I got to 5 months but that was combined i barely produced much id get like 10ml and max 30 and id mix it together just enough fr like half a feed. It wasnt worth it fr me in th end. Dont b too hard on urself x

willowsandroses · 26/02/2021 05:46

I don’t even know why it’s so important to me, it just is. I saw someone else breastfeeding their baby today and it made me feel really sad.

OP posts:
KatieKat88 · 26/02/2021 06:06

OP if you want to change this please contact your local infant feeding team (google for contact details or ask your health visitor) - they'll do their best to help and if it still doesn't improve at least you'll know you tried everything you could and might feel more content about drawing a line under it?

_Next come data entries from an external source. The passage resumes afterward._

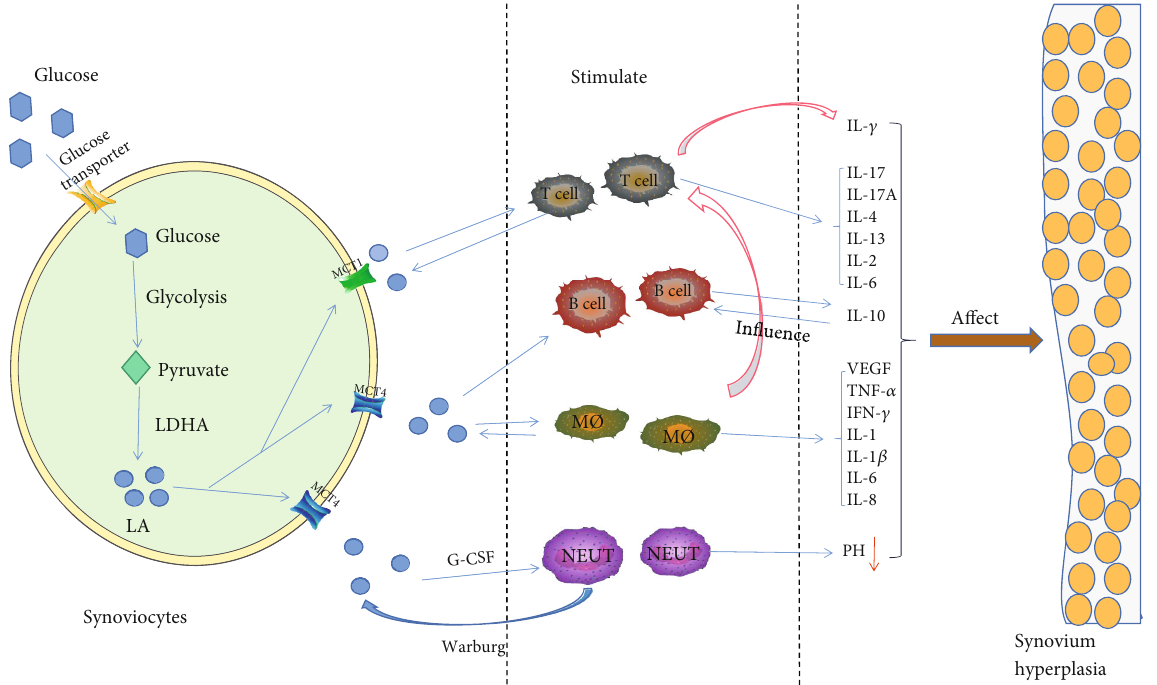
Figure 2: Synoviocytes, T cells, macrophages, and neutrophils in RA in a hypoxic microenvironment. Glycolysis produces a large amount of LA through transporters and accumulates in in fl ammatory tissues to reduce synovial fl uid pH. LA stimulates immune cells to activate, proliferate, and secrete in fl ammatory stimulating factors, which promotes synovial cell proliferation and leads to joint tissue damage and even disability. LDHA: lactate dehydrogenase; MCT1: monocarboxylic acid transporter 1; MCT4: monocarboxylic acid transporter 4; G- CSF: granulocyte colony stimulating factor; MØ: macrophages; NEUT: neutrophils; IL: interleukin; TNF- α : tumor necrosis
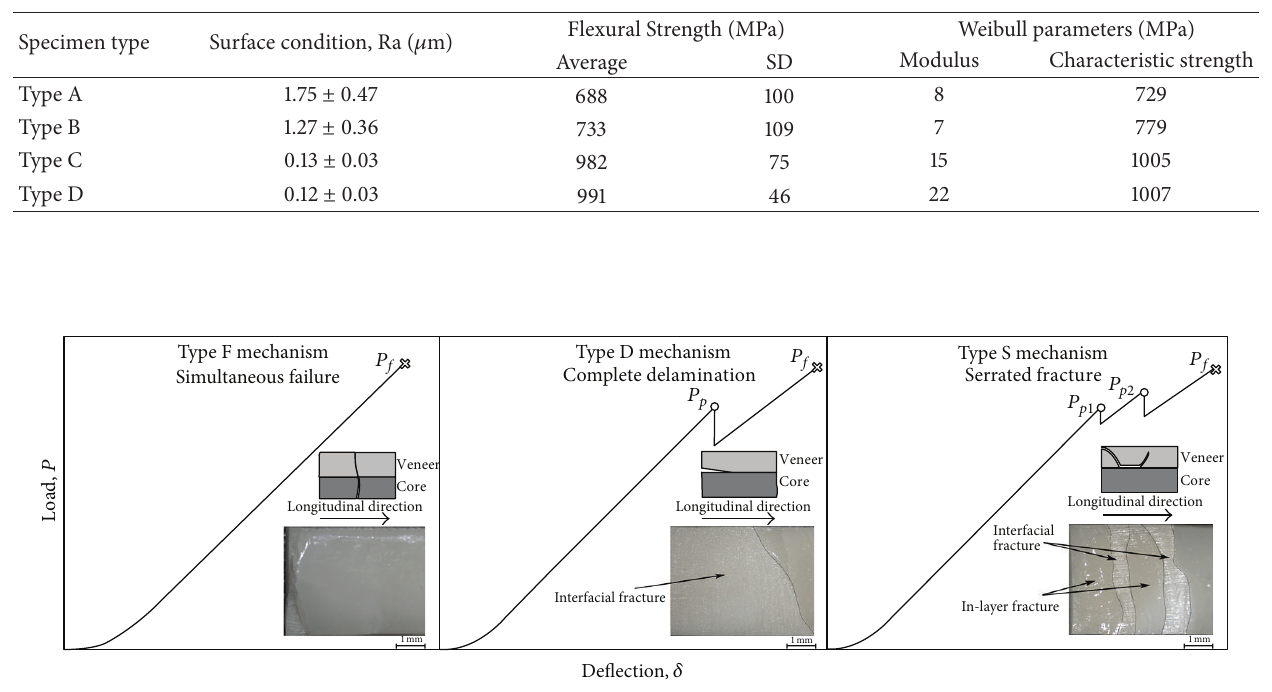
Figure 1: Failure mechanisms of the two-layered zirconia-veneer specimens together with schematic depictions of the force-deflection curves and optical observations of the fracture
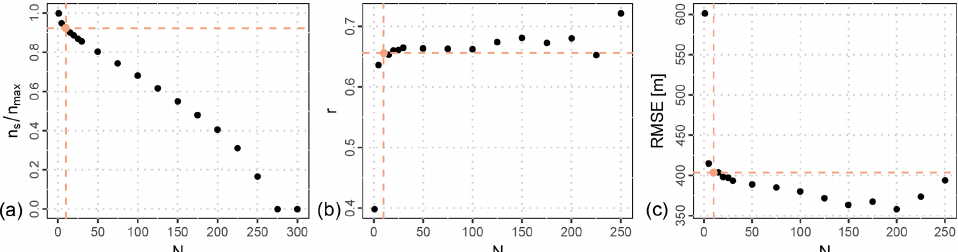
Figure 5. Evaluation of the minimum number of valid pixels N within a cloud layer detected by MISR for the year 2008. (a) The normalized number of events n s for which z base and ˆ z base could both be retrieved. n max is the maximum number of events, which is found for N = 1. n max (b) The linear correlation coefficient r between z base and ˆ z base . (c) The RMSE between z base and ˆ z base . MISR z base is retrieved using the 15th percentile of the z distribution for a 10km radius around the individual ceilometer measurements. The chosen value for N is highlighted in orange. For further details, see text.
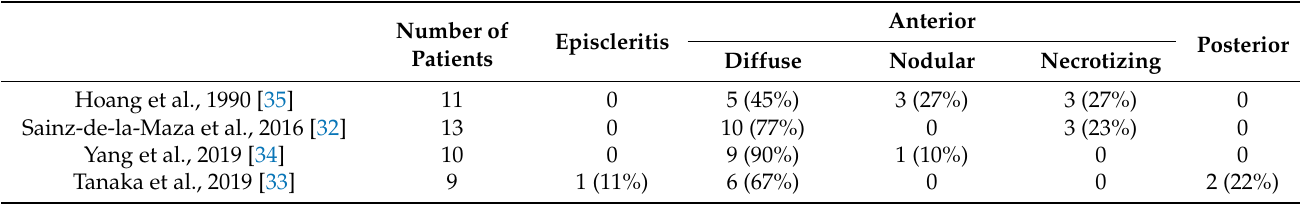
Table 4. Types of scleritis in previous case series.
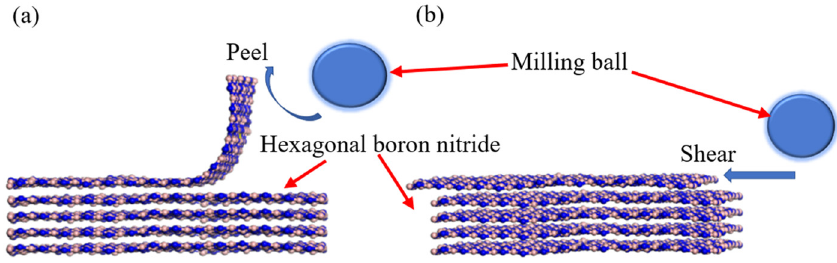
Figure 3: Schematics of exfoliating BNNS from hexagonal boron nitride under ( a ) peel force and ( b ) shear force created by the metallic balls in the rotating shell.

Mishmased · 26/02/2021 06:14

@willowsandroses stopping breastfeeding at any age is very sad and you will get emotional about it. I stopped when mine were around 2 years and 4 months and still felt emotional. A friend hated breastfeeding but had to keep going as she wanted to hit the year mark. Another friend's combi fed baby is refusing milk from the breast and she's expressing but not getting much. I'm telling her it's ok as baby is fine regardless but like you she's upset as her baby is 10 months and she wanted to do a year!

I'm pregnant with my third and will be breastfeeding exclusively but that's because we have a history of severe dairy and egg allergies and my eldest is still allergic to some dairy and eggs. But if breastfeeding doesn't work as well, we will be switching to hypoallergenic milk. As much as I wasn't to breastfeed, I now know it isn't the be all or end all, every breastfeed counts.

Please don't beat yourself about it, you've tried your best and your mental health comes first.